Risa menggeleng. “Bukan. Bukan gitu. Tapi .... Risa ngerasa kalau Mas Rio memang sengaja nggak mau pulang. Bukan karena nggak bisa.”
"Ooh."
Aku terdiam. Memilih tidak membantah kata-kata Risa. Adikku itu juga tidak melanjutkan bertanya. Untuk menghilangkan kecanggungan, kuambil kamera dan mulai mengambil posisi.
Setiap menggunakan kereta api, aku selalu memilih duduk di dekat jendela. Dalam perjalanan, aku suka memanfaatkan waktu dengan memotret objek pemandangan di luar kereta.
“Bagaimana cara Mas Rio ngambil objeknya tanpa goyang?” Lagi-lagi Risa bertanya. Aku tersenyum. “Lagian di luar juga gelap. Apa yang mau dijepret?”
“Ya, adalah Ris yang dipotret. Itulah tantangannya, bagaimana menjepret objek dalam keadaan bergerak.

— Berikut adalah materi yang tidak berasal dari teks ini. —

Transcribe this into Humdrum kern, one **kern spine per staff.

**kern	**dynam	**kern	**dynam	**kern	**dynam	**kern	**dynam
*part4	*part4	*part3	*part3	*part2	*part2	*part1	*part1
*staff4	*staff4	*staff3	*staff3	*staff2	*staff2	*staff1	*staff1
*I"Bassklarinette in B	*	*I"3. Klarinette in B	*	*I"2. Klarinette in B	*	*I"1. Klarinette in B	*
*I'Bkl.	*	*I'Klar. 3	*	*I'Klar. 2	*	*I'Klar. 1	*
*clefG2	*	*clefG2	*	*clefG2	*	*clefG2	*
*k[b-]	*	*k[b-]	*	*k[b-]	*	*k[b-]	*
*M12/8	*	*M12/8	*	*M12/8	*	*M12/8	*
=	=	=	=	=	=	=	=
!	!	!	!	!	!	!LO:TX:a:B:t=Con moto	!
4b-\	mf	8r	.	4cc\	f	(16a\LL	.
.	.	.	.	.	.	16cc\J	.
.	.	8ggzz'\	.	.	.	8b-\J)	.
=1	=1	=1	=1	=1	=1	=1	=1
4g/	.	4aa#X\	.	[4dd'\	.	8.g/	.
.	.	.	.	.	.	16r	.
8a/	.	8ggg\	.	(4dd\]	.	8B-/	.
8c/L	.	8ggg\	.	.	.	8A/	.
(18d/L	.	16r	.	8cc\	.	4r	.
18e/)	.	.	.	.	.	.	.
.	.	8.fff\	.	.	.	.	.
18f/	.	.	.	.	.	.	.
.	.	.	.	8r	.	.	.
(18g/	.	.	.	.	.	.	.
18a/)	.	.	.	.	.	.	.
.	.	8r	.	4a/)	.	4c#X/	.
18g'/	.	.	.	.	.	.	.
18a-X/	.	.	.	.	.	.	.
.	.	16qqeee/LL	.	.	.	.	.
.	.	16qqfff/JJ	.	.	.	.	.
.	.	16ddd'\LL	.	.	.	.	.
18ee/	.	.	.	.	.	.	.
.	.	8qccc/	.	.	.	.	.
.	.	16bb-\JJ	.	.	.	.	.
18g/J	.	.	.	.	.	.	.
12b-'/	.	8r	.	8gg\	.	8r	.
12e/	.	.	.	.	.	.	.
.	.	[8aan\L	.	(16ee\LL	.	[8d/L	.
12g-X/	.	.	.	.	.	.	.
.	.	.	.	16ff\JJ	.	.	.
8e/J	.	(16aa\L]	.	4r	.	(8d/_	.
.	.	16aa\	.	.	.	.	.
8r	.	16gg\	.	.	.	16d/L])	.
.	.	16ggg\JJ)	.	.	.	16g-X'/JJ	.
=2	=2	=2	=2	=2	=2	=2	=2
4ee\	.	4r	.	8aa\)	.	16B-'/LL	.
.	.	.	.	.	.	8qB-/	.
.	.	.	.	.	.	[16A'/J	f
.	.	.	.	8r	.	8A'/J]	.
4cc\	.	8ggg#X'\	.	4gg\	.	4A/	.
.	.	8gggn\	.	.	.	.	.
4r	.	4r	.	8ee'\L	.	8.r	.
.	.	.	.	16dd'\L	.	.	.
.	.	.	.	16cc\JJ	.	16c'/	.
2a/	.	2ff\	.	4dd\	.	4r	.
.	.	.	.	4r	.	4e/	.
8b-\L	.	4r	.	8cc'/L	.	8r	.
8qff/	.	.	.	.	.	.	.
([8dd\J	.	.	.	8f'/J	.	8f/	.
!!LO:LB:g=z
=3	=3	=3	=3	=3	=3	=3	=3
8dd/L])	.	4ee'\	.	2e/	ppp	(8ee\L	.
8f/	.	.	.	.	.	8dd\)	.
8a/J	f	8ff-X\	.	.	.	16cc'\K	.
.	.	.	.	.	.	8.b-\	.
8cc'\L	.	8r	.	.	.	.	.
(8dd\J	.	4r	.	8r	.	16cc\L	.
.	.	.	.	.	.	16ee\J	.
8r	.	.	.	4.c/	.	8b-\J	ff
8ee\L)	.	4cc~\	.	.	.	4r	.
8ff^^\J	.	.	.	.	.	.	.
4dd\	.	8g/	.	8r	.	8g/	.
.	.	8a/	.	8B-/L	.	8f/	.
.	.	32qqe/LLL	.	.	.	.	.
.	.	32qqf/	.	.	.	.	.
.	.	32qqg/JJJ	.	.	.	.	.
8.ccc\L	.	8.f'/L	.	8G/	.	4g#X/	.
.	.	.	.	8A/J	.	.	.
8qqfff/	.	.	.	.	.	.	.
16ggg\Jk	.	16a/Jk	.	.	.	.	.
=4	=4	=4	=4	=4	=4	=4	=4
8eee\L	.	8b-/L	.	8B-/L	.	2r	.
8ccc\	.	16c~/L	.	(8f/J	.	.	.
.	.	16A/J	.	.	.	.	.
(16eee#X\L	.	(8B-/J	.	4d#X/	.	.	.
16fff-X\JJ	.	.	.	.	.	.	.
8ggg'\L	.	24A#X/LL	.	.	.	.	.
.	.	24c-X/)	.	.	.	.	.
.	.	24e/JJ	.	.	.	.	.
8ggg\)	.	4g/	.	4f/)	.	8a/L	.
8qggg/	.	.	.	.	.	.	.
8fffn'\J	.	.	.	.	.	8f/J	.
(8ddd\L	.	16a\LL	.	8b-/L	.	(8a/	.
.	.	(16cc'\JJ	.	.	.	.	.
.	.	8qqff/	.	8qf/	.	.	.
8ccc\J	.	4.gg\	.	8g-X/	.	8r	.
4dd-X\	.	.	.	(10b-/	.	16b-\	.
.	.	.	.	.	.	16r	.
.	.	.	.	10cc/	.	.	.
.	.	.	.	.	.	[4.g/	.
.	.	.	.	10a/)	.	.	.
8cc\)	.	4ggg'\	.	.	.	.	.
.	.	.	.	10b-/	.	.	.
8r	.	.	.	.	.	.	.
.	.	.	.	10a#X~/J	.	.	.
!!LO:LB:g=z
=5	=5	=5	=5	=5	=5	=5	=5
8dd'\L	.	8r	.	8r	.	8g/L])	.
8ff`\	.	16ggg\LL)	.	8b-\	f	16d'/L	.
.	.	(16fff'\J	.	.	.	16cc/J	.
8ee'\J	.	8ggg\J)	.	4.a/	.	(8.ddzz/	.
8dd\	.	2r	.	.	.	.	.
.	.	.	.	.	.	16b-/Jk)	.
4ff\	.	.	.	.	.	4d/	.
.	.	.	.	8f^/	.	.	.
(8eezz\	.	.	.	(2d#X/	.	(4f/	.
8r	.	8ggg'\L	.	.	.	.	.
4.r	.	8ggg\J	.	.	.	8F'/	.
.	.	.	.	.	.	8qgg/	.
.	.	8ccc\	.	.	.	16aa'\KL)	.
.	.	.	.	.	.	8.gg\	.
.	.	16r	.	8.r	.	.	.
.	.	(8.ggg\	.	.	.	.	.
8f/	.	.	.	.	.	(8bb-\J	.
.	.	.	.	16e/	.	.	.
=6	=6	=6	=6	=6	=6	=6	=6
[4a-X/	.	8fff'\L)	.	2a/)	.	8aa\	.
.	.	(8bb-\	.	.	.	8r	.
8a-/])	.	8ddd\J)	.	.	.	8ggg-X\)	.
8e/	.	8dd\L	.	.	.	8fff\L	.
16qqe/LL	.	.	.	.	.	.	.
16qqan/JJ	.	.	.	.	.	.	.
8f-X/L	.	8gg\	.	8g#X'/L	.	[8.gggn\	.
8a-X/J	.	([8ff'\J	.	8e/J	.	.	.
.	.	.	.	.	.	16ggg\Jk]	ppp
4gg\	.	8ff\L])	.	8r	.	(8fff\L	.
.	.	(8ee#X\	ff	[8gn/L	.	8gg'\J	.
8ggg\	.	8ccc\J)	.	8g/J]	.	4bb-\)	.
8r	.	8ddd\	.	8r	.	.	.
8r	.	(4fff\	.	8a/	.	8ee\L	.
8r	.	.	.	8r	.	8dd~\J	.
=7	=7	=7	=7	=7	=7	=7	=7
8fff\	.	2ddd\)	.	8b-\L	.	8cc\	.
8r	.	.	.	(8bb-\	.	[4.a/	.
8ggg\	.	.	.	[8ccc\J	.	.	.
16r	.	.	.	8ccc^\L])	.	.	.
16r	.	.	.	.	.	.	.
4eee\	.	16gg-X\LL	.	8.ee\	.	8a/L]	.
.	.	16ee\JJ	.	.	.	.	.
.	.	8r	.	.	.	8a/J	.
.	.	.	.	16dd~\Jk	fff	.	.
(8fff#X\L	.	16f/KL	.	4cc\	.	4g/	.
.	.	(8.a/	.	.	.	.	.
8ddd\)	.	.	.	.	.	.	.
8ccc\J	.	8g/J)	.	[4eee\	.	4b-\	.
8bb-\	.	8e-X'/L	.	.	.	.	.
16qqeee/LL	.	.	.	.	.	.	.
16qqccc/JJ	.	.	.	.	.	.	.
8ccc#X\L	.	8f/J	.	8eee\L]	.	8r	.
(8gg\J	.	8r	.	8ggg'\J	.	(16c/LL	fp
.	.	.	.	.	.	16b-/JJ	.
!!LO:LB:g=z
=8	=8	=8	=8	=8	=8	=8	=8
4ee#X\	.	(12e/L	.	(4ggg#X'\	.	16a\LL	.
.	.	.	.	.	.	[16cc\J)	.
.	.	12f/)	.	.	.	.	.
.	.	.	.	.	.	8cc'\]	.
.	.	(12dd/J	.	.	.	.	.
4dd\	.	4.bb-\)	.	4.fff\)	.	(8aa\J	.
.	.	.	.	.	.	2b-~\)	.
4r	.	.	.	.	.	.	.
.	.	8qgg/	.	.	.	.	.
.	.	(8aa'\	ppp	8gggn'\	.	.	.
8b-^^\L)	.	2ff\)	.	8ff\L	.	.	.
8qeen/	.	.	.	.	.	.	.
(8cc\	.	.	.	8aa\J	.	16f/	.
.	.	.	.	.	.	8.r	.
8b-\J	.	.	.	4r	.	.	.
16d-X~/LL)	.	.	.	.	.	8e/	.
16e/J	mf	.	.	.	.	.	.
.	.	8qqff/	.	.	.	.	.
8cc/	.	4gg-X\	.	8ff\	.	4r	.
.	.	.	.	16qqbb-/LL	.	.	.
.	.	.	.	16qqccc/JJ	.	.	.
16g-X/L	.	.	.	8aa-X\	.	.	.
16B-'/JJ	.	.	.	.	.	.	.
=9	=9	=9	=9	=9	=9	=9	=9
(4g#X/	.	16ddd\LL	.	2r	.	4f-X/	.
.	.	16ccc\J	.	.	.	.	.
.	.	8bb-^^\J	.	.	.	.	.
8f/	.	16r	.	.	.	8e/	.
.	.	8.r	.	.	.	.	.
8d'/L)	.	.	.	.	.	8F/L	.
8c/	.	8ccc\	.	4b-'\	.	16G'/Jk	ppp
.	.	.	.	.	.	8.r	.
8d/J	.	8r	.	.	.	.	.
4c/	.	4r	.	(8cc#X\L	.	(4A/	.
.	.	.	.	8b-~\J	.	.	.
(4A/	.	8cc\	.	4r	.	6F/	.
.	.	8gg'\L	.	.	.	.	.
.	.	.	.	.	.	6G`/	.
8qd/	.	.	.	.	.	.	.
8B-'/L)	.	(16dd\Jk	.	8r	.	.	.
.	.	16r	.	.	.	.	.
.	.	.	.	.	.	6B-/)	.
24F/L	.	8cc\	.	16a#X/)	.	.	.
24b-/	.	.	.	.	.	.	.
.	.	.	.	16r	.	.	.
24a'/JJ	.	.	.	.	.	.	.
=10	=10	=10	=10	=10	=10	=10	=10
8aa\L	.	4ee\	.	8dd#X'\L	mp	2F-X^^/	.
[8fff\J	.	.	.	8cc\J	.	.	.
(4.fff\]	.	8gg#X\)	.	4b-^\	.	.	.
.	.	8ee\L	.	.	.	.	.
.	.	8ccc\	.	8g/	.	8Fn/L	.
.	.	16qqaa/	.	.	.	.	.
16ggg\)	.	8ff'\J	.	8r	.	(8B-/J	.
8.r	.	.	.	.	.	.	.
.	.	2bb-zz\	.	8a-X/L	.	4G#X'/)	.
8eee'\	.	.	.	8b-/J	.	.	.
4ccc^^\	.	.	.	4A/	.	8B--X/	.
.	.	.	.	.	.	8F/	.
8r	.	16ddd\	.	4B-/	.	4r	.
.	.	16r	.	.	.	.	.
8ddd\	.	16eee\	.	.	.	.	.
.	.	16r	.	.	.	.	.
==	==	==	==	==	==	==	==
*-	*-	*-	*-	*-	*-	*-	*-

Memang susah-susah gampang, Tapi, ada triknya.”
“Oh gitu. Apa triknya?”
Aku menunjukkan lensa kamera. “Nih. Biar nggak goyang, gunakan lensa normal atau pakai tele dengan focal lenght lebih dari 50mm. Terus gunakan mode speed priority. ISO-nya juga harus tinggi. Pakai continues speed. Nggak apa-apa boros karena ini momen yang nggak berulang. Dan yang terpenting itu, sabar saat mencari momen dan obyek yang pas.”
Risa mengerjapkan mata dan memperbaiki kerudungnya. “Ooh...,” jawabnya singkat. Tapi dari ekspresi wajahnya, aku tahu dia kurang paham dengan penjelasanku.
Aku melanjutkan membidik. Mencari objek di luar jendela.
“Mas.”
Lagi-lagi Risa memanggilku. Tanpa menoleh, aku menjawab panggilannya.
"Hm."
"Mas Rio, apa kepingin kayak Kak Paul, nikah muda?" Tentu saja pertanyaan ini membuatku menoleh. Aku mengernyitkan kening.
"Eh, kok Risa nanya gitu?” Risa mengangkat bahunya dan tersenyum semanis gula. Huft! Aku lemah tiap melihat senyumnya.